The Canadian Federal Government recently announced Mortgage Insurance and Qualification Changes effective October 17 and November 30, 2016. These changes are intended to slow down the red-hot housing market but will make it more difficult for first-time buyers and borrowers with marginal income to qualify for financing. They will also close some loopholes currently being used by foreign investors. The details of the announcement are summarized below, courtesy of Mortgage Professionals Canada, Canada’s national mortgage broker industry association.
- All insured mortgages will now need to qualify at the Bank of Canada benchmark rate (4.64%) instead of the contract rate offered on their commitment. This change is scheduled to come into effect on October 17, 2016.
- Portfolio (‘bulk’) insurance must now meet the same criteria as those that are high ratio insured. This change is scheduled to come into effect on November 30. This means that amortizations greater than 25 years, rental and investment properties and homes with values greater than $1M can no longer be portfolio-insured.
- Capital gains exemptions on principal residences will apply only to residents of Canada.
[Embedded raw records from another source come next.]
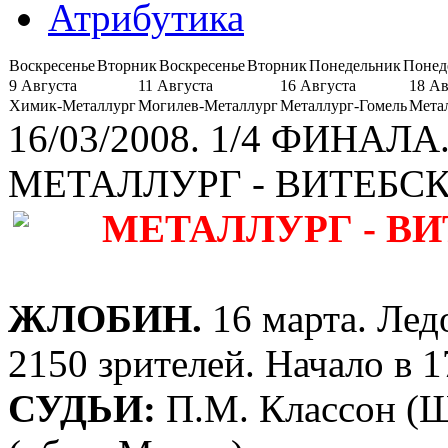
Атрибутика
Воскресенье
Вторник
Воскресенье
Вторник
Понедельник
Понед
9 Августа
11 Августа
16 Августа
18 Ав
Химик-Металлург
Могилев-Металлург
Металлург-Гомель
Мета
16/03/2008. 1/4 ФИНАЛА.
МЕТАЛЛУРГ - ВИТЕБС
МЕТАЛЛУРГ - ВИТЕБ
ЖЛОБИН.
16 марта. Ле
2150 зрителей. Начало в 1
СУДЬИ:
П.М. Классон (Ш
- In addition, there is further discussion about ‘sharing in risk’ that is currently borne in large part by the three mortgage insurers. While high ratio customers and portfolio insurance funders pay for this risk, there is discussion about sharing in the cost of losses beyond just the mortgage insurers. This in and of itself could have significant implications. We will continue to monitor any discussion around this as well.